Meat After Veg: On an ethical transition to eating animals

Updated: Aug 18, 2018

I'm drinking a giant bottle of lemon water after some living room yoga, pretending last night never happened while I make a smoothie so green it's almost black. My guts feel ok, attributable to the magic of sleep and a good poop, I guess, but oooooh last night it was not so, trapped as I was in the physical prison of eating too many baby back ribs.

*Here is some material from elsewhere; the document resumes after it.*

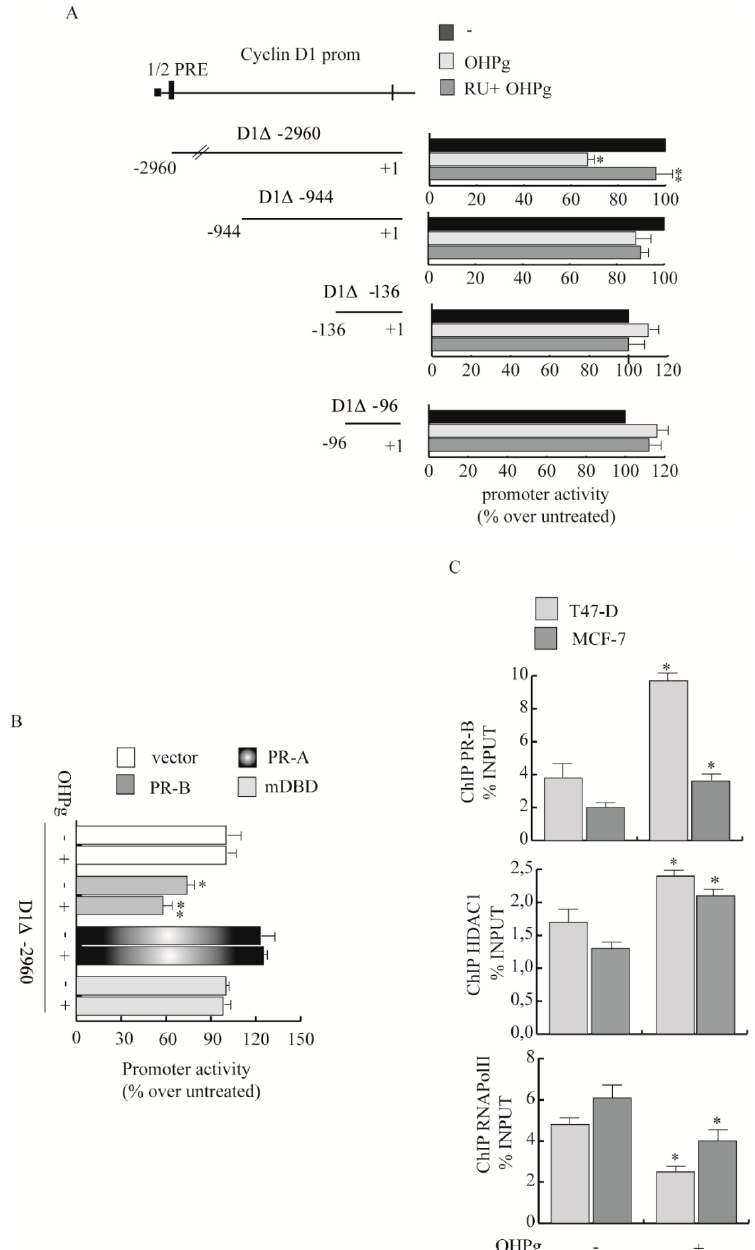
Figure 4. Effects of OHPg/PR-B on CD1 transcriptional activity. ( A ) Left panel: Diagram of the different CD1 gene promoter deletion constructs. Right panel: MCF-7 cells were transiently transfected, treated for 24 h with vehicle, 10 nM OHPg and 1µM RU 486, as indicated. Columns refer to three independent experiments expressed as fold change over vehicle, which was assumed to be 1; bars SD; * p ≤ 0.05 vs. vehicle. ** p ≤ 0.05 vs. OHPg. ( B ) MDA-MB-231 cells were co-transfected with vector control, D1 ∆ -2960 and PR-B or PR-A or DNA binding domain (mDBD) expression vectors, then treated as indicated; bars, SD; * p ≤ 0.05 vs. vector. ** p ≤ 0.05 vs. vehicle PR-B. ( C ) Chromatin Immunoprecipitation (ChIP)-qPCR. T47-D and MCF-7 cells treated with vehicle or OHPg for 6h. Protein-DNA complexes were immune-precipitated with antibodies indicated. Columns are the mean of three independent experiments. Bars, SD; * p ≤ 0.05 vs. vehicle.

The meat eating game is new to me. I was vegetarian and vegan from age 12 till last week, and my diet prior to 12 was largely frozen pizza and chicken nuggets--barely counts as part of this lifetime. I've also spent much of the past 10 years prioritizing health, nutrition, holistic wellness, and fitness. So having suddenly entered the realm of the rest of meat-lovin' humanity is...kind of terrifying.



After a hair analysis, prompted by some harsh bouts of depression, showed mercury poisoning and alarmingly dysfunctional adrenal glands, I was ready for Drastic. I felt like the worst of the garbage, so something about my seemingly on-point diet and fitness regimen wasn't working for me, despite the fact that everyone I talked to exclaimed "You're officially the healthiest person I know what are you talking about you are fiiiiine." Naturally, I spent all toilet time, bus time, waiting room time, and I-should-really-go-to-sleep time Googling stuff.


Everything I read about detoxing heavy metals and addressing adrenal fatigue pointed to elimination diets, green things, Glutathione supplements, Paleo, sleeping more, meditating, and avoiding exercising so hard your heart might actually explode all over the frowning sweaty people in your Orange Fitness class. I did my best to start incorporating or amping up all of the above--here I'll talk diet.



After a week of successful, moderate meat incorp, I went ahead and full-on overdid it. To my credit, I had no idea the average belly caps at just a couple delicious ribs. I kept going back for seconds and my mom didn't even say anything, probably because of my history of hanger (I don't blame her, I got mean).


I couldn't believe I, known for crunching raw carrots in public spaces and eating all the spinach by the handful, was texting my mom "I am so full of meat I can't really walk," followed by "but they were so good!!!"


The main takeaway: To redefine balance and connection with food and my body.


I want to do this through incorporating a diet and shifts in lifestyle that, while I know they make sense for me right now, could easily take me far from the ethics and habits that have been so key to my health and well bei


ng thus far.


Because ethically, nothing's really changed; I still agree with all those Meet Your Meat videos that made me cry in 2002--industrial agriculture is a cap D Disaster. And I still believe we need to be as intimately knowledgeable as possible about what we feed ourselves, slather on our skin, and spray all over our toilets; I feel even more passionate than I did as a vegetarian about living toxin free. Yet my sick bod is screaming for new ways to get what it's needing.


So what if I can find my way to a deeper connection with food through the very meat-eating that seemed so morally contrary when I first found out about vegetarianism from my best friend's rad and very attractive lesbian older sister?


I'm learning, as I follow the AutoImmune Protocol Diet (AIP) and realize what it's like to have stable blood sugar for the first time kind of ever, how I might approach something as ethically difficult as meat eating from the same platforms of sustainability, mindfulness, loving-kindness and environmental awareness that led me to swear off meat in middle school.


It's complicated, and it feels weird to eat the muscles of a breathing living thing. At the same time, it feels empowering to honor that food, to explore food in new ways, and to learn what it takes to be an ethical and nutrient-savvy meat eater.